■ Page excerpt
= = = = = = =

Last week I sat with members of a tall-steeple church who expressed deep frustration that, despite encouragement, their pastor refused to preach on environmental issues. He was the sole regular preacher, so what he didn’t say in worship — in the largest gathering of the faithful every week — didn’t get said in that church. They speculated that he simply wished to avoid criticism.
Who would refuse to preach on hunger or homelessness, knowing that Jesus said, “I was hungry and you gave me food, I was thirsty and you gave me something to drink, I was a stranger and you welcomed me” (Matthew 25:35)? Yet climate change already causes drought, low crop yields, hunger, and thirst in many parts of the world. According to the UN High Commissioner for Refugees (UNHCR), 21.5 million people are already displaced annually by climate-related weather events1.
The 2016 Yale Climate Opinion Maps are quite instructive2. They show US citizens’ responses to 16 important climate questions in every state, county, and political precinct. Most people not only in the country at large but in every single county agree that climate change is happening and that they trust what scientists are saying about it. A large majority in every US county supports funding research into renewable energy (82 percent overall) and regulating CO2 as a pollutant (75 percent overall). And despite the current political move to dismantle the Clean Power Plan, at least two-thirds of citizens in every state and every congressional district support setting strict CO2 limits on existing coal-fired power plants.
But when asked whether they themselves discuss global warming at least occasionally, the generally orange map turns blue-grey: No state, no district, not even a single city finds a majority of people willing to talk about this.
In other words, most Americans think someone ought to do something about climate change but are unwilling to say so. No wonder political leaders are misreading the cues.

= = = = = = =

■ Data shown
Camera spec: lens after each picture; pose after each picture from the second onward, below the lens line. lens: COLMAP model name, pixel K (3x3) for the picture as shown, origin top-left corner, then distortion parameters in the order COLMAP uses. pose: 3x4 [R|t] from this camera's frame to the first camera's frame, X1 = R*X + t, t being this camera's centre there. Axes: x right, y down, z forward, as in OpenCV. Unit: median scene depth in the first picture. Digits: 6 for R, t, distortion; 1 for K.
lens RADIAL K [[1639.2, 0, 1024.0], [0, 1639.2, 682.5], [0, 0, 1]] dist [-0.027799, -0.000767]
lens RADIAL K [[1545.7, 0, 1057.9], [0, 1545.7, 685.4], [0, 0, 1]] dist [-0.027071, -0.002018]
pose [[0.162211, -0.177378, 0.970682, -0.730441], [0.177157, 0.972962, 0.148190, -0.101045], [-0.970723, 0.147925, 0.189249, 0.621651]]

= = = = = = =

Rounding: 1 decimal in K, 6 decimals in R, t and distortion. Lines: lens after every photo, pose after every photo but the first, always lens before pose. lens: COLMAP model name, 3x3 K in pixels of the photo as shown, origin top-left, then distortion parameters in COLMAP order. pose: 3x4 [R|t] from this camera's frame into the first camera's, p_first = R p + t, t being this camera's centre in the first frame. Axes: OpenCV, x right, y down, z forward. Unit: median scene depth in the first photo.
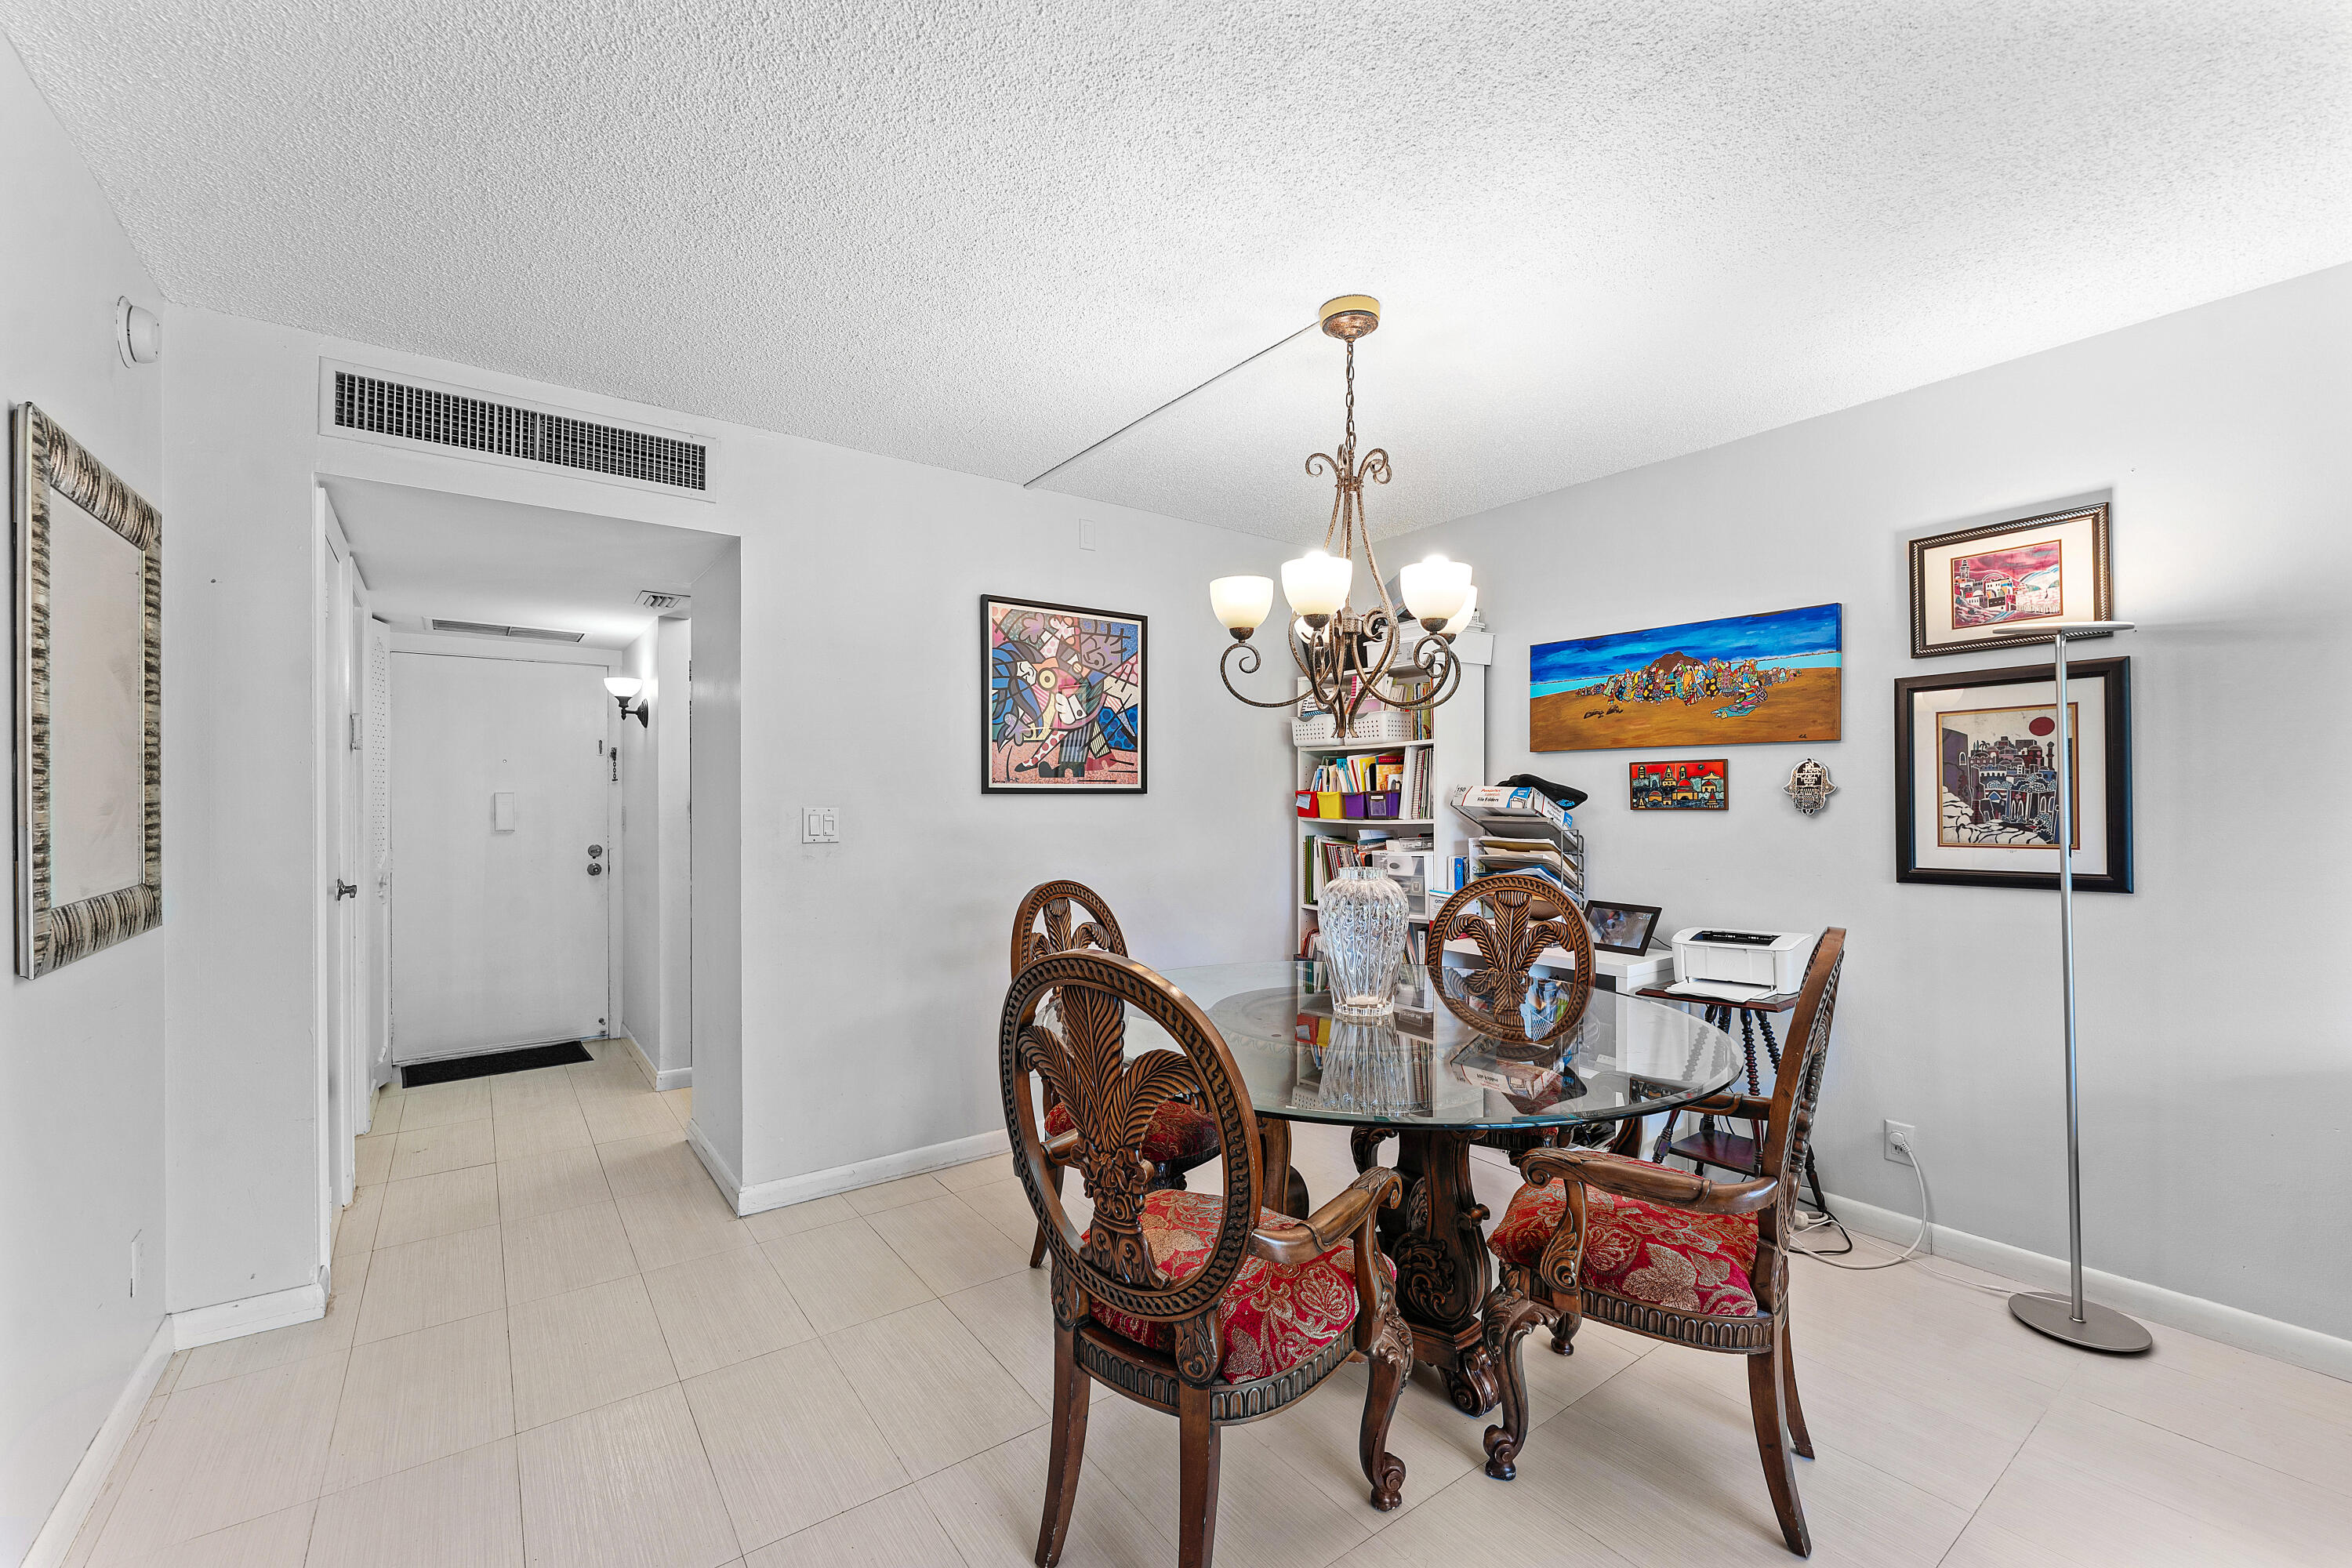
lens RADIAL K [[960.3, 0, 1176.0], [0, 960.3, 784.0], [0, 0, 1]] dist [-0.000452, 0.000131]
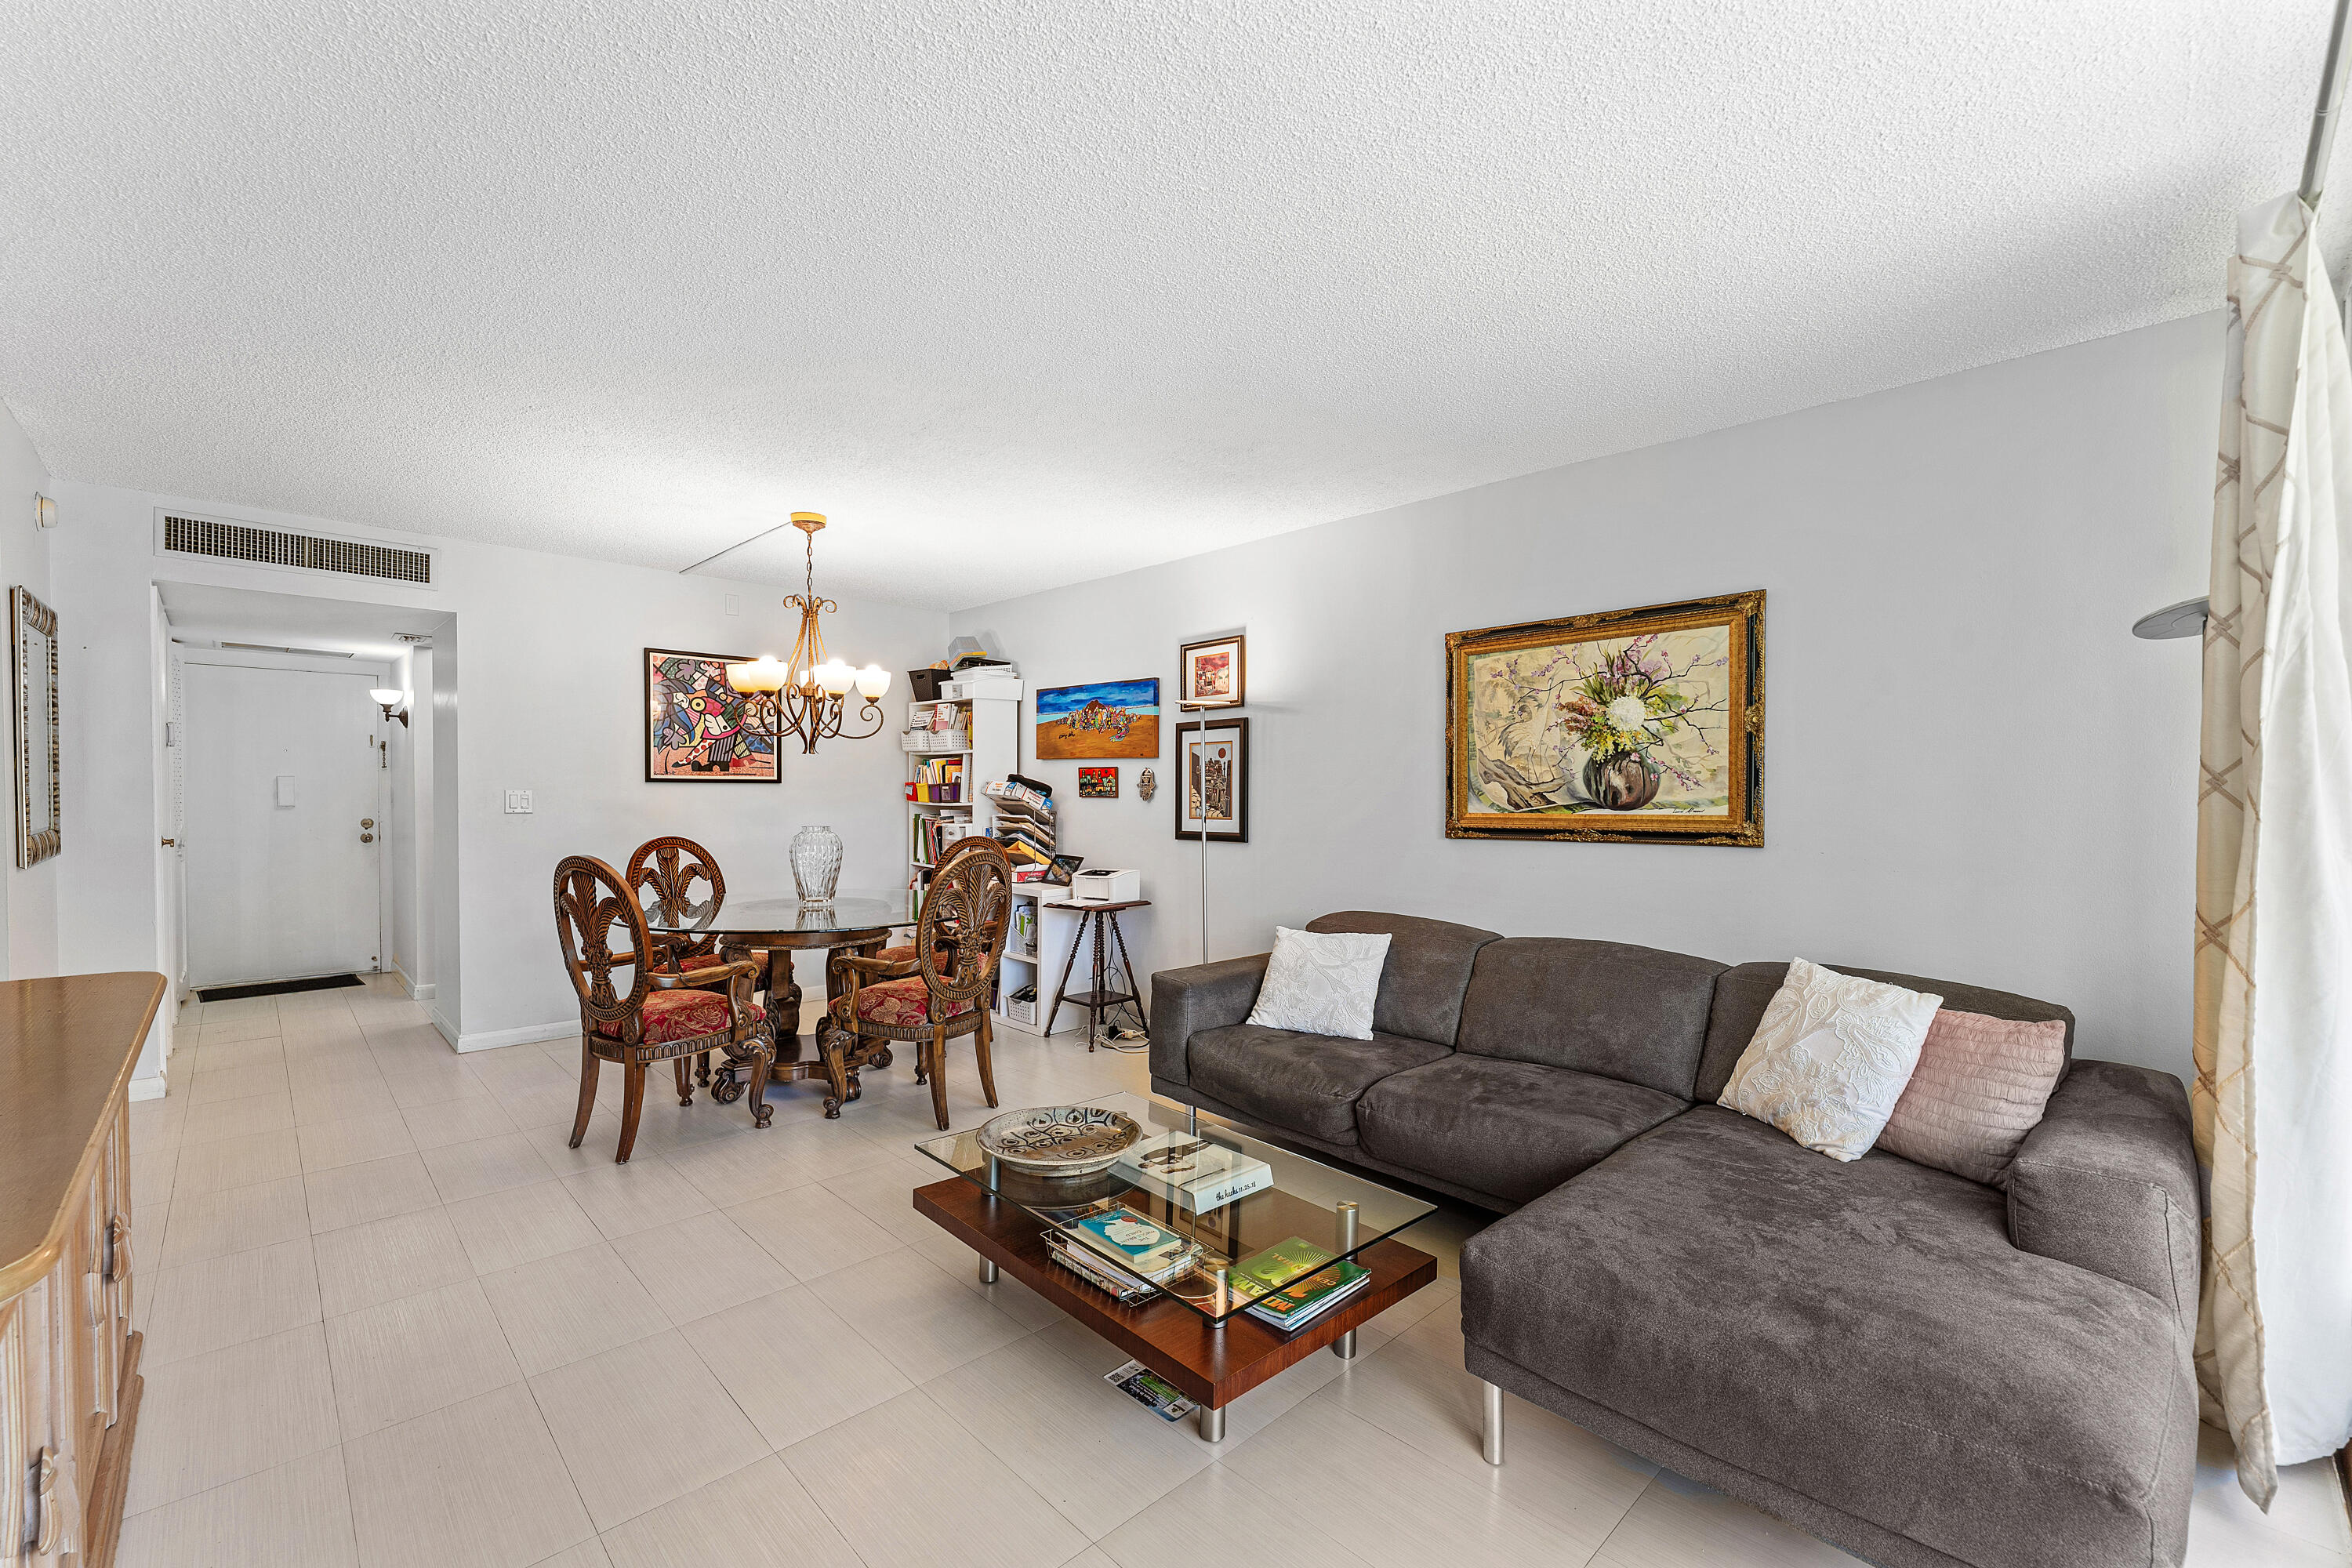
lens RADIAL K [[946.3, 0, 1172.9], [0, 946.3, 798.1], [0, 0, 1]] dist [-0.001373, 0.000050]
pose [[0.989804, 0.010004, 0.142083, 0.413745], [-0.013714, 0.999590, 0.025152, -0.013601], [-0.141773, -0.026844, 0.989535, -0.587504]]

= = = = = = =

■ Task set
1. Answer these questions using the text on climate change and the church pulpit:
(a) According to the UNHCR, how many people are displaced annually by climate-related weather events?
(b) What overall percentage supports funding research into renewable energy?
(c) How many climate questions do the 2016 Yale Climate Opinion Maps cover?
2. In the text on climate change and the church pulpit, rewrite the part from "The 2016 Yale" up to and including "coal-fired power plants.", putting "solar power" in place of "renewable energy".
3. Extend the text on climate change and the church pulpit, continuing from its final sentence.

■ Answers to the exercise
1.
(a) 21.5 million people
(b) 82 percent
(c) 16

2.
The 2016 Yale Climate Opinion Maps are quite instructive2. They show US citizens’ responses to 16 important climate questions in every state, county, and political precinct. Most people not only in the country at large but in every single county agree that climate change is happening and that they trust what scientists are saying about it. A large majority in every US county supports funding research into solar power (82 percent overall) and regulating CO2 as a pollutant (75 percent overall). And despite the current political move to dismantle the Clean Power Plan, at least two-thirds of citizens in every state and every congressional district support setting strict CO2 limits on existing coal-fired power plants.

3.
Who can possibly speak to this crisis? How about America’s moral leaders?
How about jumpstarting the conversation on creation care from the pulpit this summer? It may initially seem like plunging headfirst into a cold lake, but what a way to stay invigorated. Preachers who have taken this challenge say they are surprised at how many members welcome it — ready to join the conversation if invited.
Jesus’ parables, sayings, and stories from Matthew in July and August provide wonderful starting points:
- Matthew 10:40-42 (July 2) reinforces Jesus’ care for the young, blessing “whoever gives even a cup of cold water to one of these little ones.”
- Matthew 11:16-19, 25-30 (July 9) highlights the foolishness of a hypercritical generation, never happy with their potential leaders, but also voices Jesus’ much-loved welcome to the weary and heavy-burdened.
- Matthew 13:1-9, 18-23 (July 16) relates Jesus’ parable of the seed sown on the path, the rocky ground, the thorns, and the good soil, offering a gardening lesson as well as wisdom for preachers.
- Matthew 13:24-30, 36-43 (July 23) tells Jesus’ parable of the weeds sown among the wheat, reminding readers of the good quality of seed that God sows.
- Matthew 13:31-33, 44-52 (July 30) relates the parable of the mustard seed, whose tree offers shelter for the birds, and the parables of the treasure hidden in the field and the pearl of great price, reminding listeners that what is priceless can be found through single-minded commitment.
- Matthew 14:13-21 (August 6) narrates Jesus’ withdrawal to a wild place, followed by his healing and feeding the crowds who followed him.
- Matthew 14:22-33 (August 13) narrates Jesus praying alone in the mountains, and then walking to meet his nervous disciples on the Sea of Galilee.
- Matthew 15: (10-20), 21-28 (August 20) shows Jesus learning a lesson about faith from a Canaanite woman.
- Matthew 16:13-20 (August 27) portrays Jesus saying “on this rock I will build my church.”
Much of the July and August lectionary’s poetry also shimmers with imagery drawn from the natural world:
- Psalm 145:8-14 (July 9) describes God’s mercy toward all creation.
- Isaiah 55:10-13 (July 16) imagines the word of God as rain and snow that water the earth, giving it fruitfulness; the mountains, hills, and trees rejoicing; and the cypress and myrtle flourishing.
- Psalm 65:[1-8], 9-13 (July 16) describes God’s founding of the mountains, silencing of the seas, enriching the earth with rain for field crops, so that pastures overflow and the earth’s farthest horizons shout for joy.
- Isaiah 55:1-5 (August 6) reminds readers of abundance freely offered, pictured as waters, wine, and milk for the thirsty.
- Psalm 145:8-9, 14-21 (August 6) describes God’s tender care to “satisfy the desire of every living thing.”
- Psalm 85:8-13 (August 13) depicts faithfulness springing from the ground, and righteousness looking down from the sky.
- Psalm 67 (August 20) portrays divine blessing as agricultural abundance.
- Isaiah 51:1-6 (August 27) compares the Judeans’ ancestry to a quarry from which they were dug, and describes God as renewing Zion’s wilderness places.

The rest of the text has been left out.